- Iterators are easy to understand


In [ ]:
spam = [0, 1, 2, 3, 4]

for item in spam:
    print item
else:
    print "Looped whole list"

In [ ]:
# What is really happening here?


it = iter(spam)                            # Obtain an iterator
try:
    item = it.next()                      # Retrieve first item through the iterator
    while True:
        # Body of the for loop goes here
        print item
        item = it.next()                  # Retrieve next item through the iterator
except StopIteration:                     # Capture iterator exception
    # Body of the else clause goes here
    print "Looped whole list"

In [ ]:
# Another example

spam = "spam"
it = iter(spam)

In [ ]:
print it.next()
print it.next()
print it.next()
print it.next()

In [ ]:
# Once the StopIteration is raised an iterator is useless, there is no 'restart'
print it.next()

Python Generators


In [ ]:
# expression generator

spam = [0, 1, 2, 3, 4]
fooo = (2 ** s for s in spam)  # Syntax similar to list comprehension but between parentheses
print fooo

In [ ]:
print fooo.next()

- _Records provided_:
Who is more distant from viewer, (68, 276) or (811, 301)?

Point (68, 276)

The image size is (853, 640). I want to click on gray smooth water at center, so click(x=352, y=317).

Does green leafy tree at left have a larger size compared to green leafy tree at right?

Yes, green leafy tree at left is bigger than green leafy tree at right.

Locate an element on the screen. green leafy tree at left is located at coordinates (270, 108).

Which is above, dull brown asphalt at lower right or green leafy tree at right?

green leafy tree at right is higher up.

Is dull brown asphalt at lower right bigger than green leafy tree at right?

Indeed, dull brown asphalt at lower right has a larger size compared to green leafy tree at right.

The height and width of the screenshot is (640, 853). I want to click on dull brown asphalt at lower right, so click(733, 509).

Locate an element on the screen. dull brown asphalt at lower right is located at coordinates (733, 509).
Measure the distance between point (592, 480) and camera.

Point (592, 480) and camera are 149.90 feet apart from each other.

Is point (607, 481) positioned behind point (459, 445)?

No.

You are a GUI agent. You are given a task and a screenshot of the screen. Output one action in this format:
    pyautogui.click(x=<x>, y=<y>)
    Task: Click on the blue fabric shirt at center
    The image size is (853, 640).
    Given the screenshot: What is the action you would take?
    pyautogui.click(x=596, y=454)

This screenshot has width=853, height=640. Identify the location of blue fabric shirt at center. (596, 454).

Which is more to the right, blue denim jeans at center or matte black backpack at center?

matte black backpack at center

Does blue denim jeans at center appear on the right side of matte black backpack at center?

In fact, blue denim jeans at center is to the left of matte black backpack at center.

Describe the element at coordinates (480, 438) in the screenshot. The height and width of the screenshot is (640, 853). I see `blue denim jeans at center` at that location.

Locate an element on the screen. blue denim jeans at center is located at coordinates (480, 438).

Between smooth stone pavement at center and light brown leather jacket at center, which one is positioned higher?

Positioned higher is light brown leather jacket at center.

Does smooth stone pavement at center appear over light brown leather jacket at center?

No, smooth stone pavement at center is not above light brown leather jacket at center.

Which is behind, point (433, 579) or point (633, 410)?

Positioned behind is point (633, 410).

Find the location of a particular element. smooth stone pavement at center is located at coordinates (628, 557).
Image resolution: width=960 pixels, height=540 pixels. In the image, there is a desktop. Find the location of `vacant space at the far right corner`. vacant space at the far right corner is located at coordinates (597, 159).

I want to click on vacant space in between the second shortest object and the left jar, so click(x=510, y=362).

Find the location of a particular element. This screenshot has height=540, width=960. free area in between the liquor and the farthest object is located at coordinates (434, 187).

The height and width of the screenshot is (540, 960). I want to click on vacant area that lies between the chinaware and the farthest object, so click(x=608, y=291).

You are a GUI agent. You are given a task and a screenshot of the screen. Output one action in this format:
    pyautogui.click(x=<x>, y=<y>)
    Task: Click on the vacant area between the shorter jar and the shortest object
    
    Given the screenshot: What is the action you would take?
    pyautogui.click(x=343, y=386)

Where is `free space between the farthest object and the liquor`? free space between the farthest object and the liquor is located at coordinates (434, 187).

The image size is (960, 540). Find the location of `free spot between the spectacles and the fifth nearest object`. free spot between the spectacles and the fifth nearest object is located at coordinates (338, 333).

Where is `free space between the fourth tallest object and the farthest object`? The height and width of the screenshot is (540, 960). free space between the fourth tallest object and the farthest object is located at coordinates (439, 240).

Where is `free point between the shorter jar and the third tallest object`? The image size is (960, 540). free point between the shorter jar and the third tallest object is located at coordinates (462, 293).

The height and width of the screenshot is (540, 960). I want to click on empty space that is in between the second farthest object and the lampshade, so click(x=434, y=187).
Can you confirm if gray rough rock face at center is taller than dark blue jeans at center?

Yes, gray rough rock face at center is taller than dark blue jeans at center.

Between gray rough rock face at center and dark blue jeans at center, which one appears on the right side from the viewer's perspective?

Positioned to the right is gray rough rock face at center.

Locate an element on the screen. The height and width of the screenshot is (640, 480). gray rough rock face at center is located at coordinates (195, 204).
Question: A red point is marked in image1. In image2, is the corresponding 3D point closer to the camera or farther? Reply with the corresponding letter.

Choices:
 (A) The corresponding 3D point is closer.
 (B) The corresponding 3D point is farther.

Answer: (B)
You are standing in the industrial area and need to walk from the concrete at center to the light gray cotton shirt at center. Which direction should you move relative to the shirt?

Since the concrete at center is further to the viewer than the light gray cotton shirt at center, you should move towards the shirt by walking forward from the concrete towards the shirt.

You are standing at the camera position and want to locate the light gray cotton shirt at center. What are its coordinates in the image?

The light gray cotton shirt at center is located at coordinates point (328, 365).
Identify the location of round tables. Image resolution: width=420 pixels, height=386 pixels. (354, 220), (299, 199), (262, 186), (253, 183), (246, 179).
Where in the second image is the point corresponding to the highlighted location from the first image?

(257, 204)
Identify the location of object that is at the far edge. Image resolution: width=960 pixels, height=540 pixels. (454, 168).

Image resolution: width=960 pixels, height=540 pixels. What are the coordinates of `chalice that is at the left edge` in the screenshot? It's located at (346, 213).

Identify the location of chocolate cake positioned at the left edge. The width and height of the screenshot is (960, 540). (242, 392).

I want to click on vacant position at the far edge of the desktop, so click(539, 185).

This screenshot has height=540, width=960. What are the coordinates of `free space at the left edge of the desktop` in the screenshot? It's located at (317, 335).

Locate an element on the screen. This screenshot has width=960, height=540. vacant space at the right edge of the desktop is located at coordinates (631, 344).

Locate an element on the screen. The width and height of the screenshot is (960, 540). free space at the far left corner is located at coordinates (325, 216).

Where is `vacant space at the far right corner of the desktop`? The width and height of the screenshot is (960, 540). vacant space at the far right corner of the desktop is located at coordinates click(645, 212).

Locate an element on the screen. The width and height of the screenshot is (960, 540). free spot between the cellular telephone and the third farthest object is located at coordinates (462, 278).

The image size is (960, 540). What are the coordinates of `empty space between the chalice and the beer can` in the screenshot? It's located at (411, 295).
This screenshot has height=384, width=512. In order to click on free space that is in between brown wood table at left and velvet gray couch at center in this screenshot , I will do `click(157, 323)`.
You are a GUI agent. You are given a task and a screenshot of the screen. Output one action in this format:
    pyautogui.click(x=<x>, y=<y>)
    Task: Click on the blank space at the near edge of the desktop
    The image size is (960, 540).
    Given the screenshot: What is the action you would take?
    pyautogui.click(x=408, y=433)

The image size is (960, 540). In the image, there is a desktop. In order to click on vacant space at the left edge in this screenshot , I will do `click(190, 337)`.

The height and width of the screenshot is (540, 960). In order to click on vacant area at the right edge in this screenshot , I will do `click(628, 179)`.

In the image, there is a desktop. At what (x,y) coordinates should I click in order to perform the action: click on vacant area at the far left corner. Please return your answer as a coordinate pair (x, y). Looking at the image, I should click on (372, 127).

- _Required tasks_:
• a. Return the passage of the Python iterators text that starts with "Python Generators" and goes on through "print fooo.next()", copied character for character.
• b. Count the lines in the records that contain the string "will", with case counting, and reply with the number alone.

- _Solution list_:
• a.
Python Generators


In [ ]:
# expression generator

spam = [0, 1, 2, 3, 4]
fooo = (2 ** s for s in spam)  # Syntax similar to list comprehension but between parentheses
print fooo

In [ ]:
print fooo.next()

• b. 3